• PROVIDED RECORDS
·····

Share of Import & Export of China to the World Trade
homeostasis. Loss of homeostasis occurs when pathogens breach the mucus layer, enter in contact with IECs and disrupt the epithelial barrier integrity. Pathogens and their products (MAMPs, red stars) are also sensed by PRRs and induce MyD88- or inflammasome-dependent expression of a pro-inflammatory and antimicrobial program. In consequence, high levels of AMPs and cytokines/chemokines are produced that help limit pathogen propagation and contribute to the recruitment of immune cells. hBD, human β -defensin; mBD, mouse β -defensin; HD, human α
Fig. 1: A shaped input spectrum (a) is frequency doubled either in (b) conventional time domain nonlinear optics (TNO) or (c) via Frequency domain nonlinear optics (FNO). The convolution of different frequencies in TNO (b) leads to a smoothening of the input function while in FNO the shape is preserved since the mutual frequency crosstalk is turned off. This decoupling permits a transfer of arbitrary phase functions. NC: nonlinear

·····

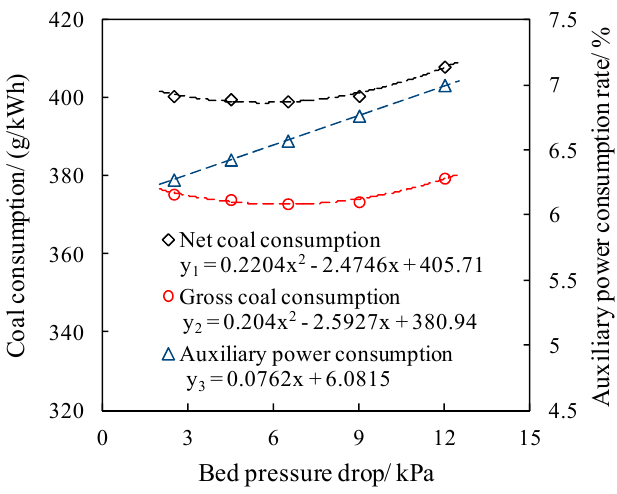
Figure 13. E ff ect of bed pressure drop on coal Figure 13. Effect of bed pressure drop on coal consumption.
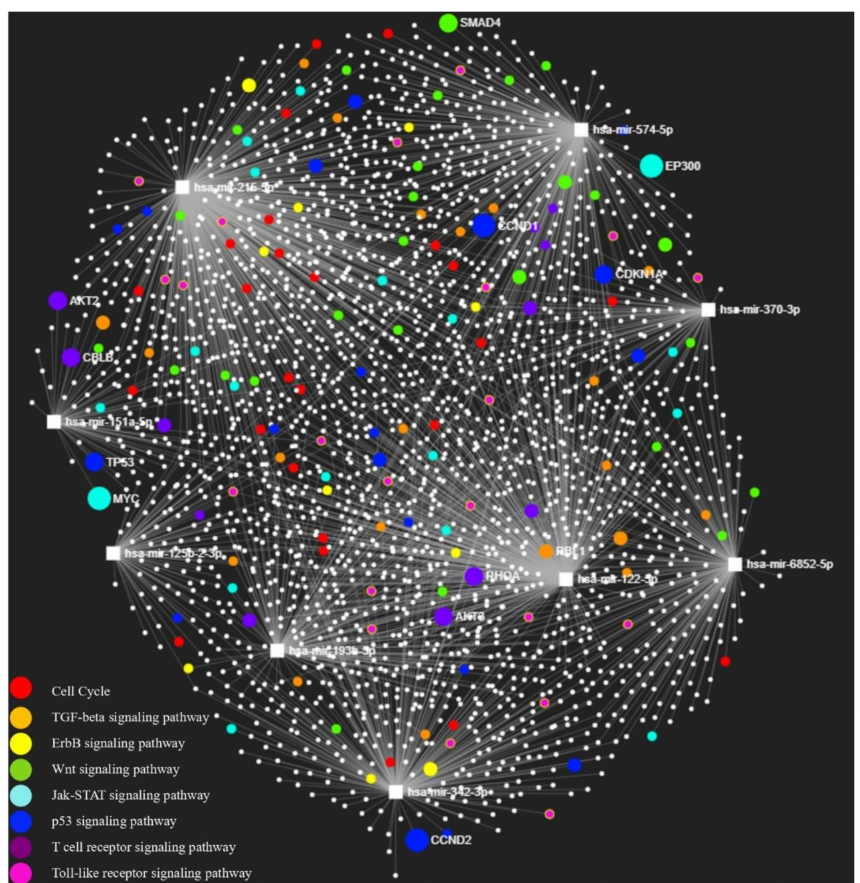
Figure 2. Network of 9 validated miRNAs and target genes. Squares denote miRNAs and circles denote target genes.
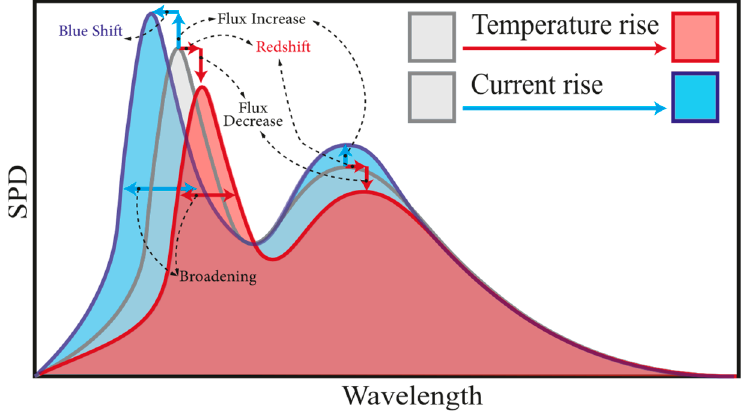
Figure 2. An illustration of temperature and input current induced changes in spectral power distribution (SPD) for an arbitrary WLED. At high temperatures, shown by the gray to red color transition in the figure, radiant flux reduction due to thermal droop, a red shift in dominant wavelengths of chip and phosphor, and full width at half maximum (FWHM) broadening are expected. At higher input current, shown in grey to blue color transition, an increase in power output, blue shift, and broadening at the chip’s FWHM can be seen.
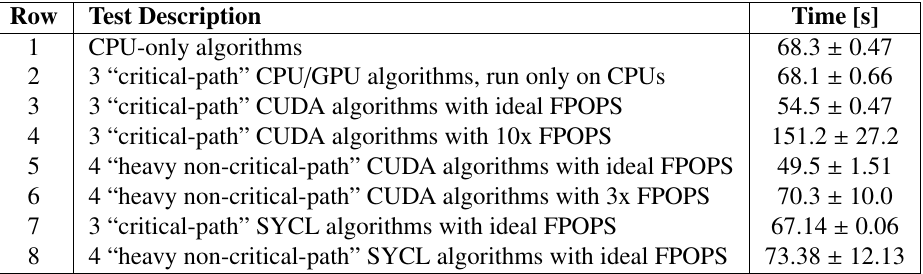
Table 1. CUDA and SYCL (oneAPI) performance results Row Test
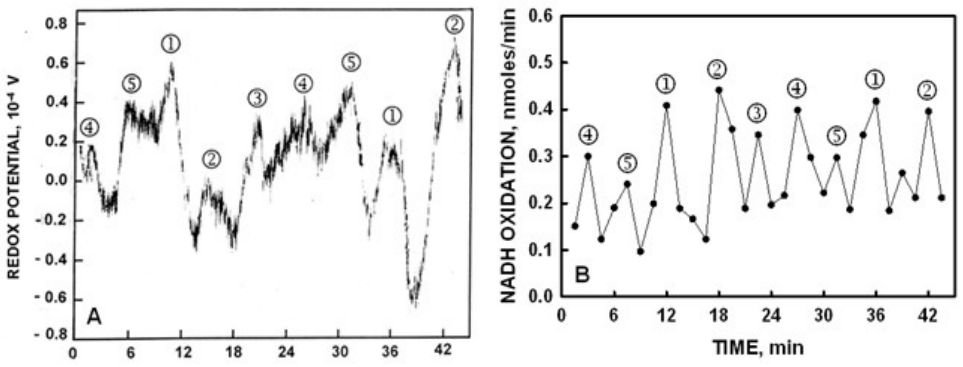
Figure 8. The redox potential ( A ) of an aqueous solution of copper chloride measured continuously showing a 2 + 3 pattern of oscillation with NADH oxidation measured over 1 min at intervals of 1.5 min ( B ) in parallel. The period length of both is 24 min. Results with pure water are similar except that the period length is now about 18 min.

·····

• INSTRUCTIONS TO FOLLOW
Every line where "high" appears must be returned from the listing above.

• REPLY
homeostasis. Loss of homeostasis occurs when pathogens breach the mucus layer, enter in contact with IECs and disrupt the epithelial barrier integrity. Pathogens and their products (MAMPs, red stars) are also sensed by PRRs and induce MyD88- or inflammasome-dependent expression of a pro-inflammatory and antimicrobial program. In consequence, high levels of AMPs and cytokines/chemokines are produced that help limit pathogen propagation and contribute to the recruitment of immune cells. hBD, human β -defensin; mBD, mouse β -defensin; HD, human α
Figure 2. An illustration of temperature and input current induced changes in spectral power distribution (SPD) for an arbitrary WLED. At high temperatures, shown by the gray to red color transition in the figure, radiant flux reduction due to thermal droop, a red shift in dominant wavelengths of chip and phosphor, and full width at half maximum (FWHM) broadening are expected. At higher input current, shown in grey to blue color transition, an increase in power output, blue shift, and broadening at the chip’s FWHM can be seen.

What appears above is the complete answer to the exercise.